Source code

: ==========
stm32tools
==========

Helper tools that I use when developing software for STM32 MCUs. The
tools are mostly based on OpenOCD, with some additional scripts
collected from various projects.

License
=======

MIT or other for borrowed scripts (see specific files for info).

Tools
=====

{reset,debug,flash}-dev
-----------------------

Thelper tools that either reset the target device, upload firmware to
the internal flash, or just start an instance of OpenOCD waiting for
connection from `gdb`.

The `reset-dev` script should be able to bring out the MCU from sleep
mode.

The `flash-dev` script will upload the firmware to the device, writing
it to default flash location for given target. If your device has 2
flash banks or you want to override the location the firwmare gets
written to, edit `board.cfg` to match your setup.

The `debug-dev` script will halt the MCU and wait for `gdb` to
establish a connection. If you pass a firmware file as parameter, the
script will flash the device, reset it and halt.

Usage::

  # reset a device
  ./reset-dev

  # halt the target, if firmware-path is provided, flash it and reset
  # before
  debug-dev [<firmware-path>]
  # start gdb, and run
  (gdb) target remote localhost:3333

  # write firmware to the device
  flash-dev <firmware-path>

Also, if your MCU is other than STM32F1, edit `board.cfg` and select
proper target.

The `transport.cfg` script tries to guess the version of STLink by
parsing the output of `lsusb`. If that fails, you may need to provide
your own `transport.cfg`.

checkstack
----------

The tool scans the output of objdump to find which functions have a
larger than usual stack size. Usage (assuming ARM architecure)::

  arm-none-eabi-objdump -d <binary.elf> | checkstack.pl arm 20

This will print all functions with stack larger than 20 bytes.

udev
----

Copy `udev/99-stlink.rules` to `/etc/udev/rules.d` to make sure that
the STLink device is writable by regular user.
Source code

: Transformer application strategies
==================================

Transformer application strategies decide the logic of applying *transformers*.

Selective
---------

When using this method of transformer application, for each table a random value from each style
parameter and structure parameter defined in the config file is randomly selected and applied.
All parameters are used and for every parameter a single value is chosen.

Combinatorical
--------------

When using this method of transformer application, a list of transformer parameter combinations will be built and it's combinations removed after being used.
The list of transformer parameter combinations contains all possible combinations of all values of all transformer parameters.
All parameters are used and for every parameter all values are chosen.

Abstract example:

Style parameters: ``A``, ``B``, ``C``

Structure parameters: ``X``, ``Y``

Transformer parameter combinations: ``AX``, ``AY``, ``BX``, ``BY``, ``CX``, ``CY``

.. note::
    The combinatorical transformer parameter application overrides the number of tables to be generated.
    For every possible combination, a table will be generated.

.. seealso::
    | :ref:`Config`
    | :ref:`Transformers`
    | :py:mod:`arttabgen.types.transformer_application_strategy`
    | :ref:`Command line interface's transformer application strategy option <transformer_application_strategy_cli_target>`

···

**What you should do:** The material is to be output in full, exactly as it stands.

**Task result:**
Source code

: ==========
stm32tools
==========

Helper tools that I use when developing software for STM32 MCUs. The
tools are mostly based on OpenOCD, with some additional scripts
collected from various projects.

License
=======

MIT or other for borrowed scripts (see specific files for info).

Tools
=====

{reset,debug,flash}-dev
-----------------------

Thelper tools that either reset the target device, upload firmware to
the internal flash, or just start an instance of OpenOCD waiting for
connection from `gdb`.

The `reset-dev` script should be able to bring out the MCU from sleep
mode.

The `flash-dev` script will upload the firmware to the device, writing
it to default flash location for given target. If your device has 2
flash banks or you want to override the location the firwmare gets
written to, edit `board.cfg` to match your setup.

The `debug-dev` script will halt the MCU and wait for `gdb` to
establish a connection. If you pass a firmware file as parameter, the
script will flash the device, reset it and halt.

Usage::

  # reset a device
  ./reset-dev

  # halt the target, if firmware-path is provided, flash it and reset
  # before
  debug-dev [<firmware-path>]
  # start gdb, and run
  (gdb) target remote localhost:3333

  # write firmware to the device
  flash-dev <firmware-path>

Also, if your MCU is other than STM32F1, edit `board.cfg` and select
proper target.

The `transport.cfg` script tries to guess the version of STLink by
parsing the output of `lsusb`. If that fails, you may need to provide
your own `transport.cfg`.

checkstack
----------

The tool scans the output of objdump to find which functions have a
larger than usual stack size. Usage (assuming ARM architecure)::

  arm-none-eabi-objdump -d <binary.elf> | checkstack.pl arm 20

This will print all functions with stack larger than 20 bytes.

udev
----

Copy `udev/99-stlink.rules` to `/etc/udev/rules.d` to make sure that
the STLink device is writable by regular user.
Source code

: Transformer application strategies
==================================

Transformer application strategies decide the logic of applying *transformers*.

Selective
---------

When using this method of transformer application, for each table a random value from each style
parameter and structure parameter defined in the config file is randomly selected and applied.
All parameters are used and for every parameter a single value is chosen.

Combinatorical
--------------

When using this method of transformer application, a list of transformer parameter combinations will be built and it's combinations removed after being used.
The list of transformer parameter combinations contains all possible combinations of all values of all transformer parameters.
All parameters are used and for every parameter all values are chosen.

Abstract example:

Style parameters: ``A``, ``B``, ``C``

Structure parameters: ``X``, ``Y``

Transformer parameter combinations: ``AX``, ``AY``, ``BX``, ``BY``, ``CX``, ``CY``

.. note::
    The combinatorical transformer parameter application overrides the number of tables to be generated.
    For every possible combination, a table will be generated.

.. seealso::
    | :ref:`Config`
    | :ref:`Transformers`
    | :py:mod:`arttabgen.types.transformer_application_strategy`
    | :ref:`Command line interface's transformer application strategy option <transformer_application_strategy_cli_target>`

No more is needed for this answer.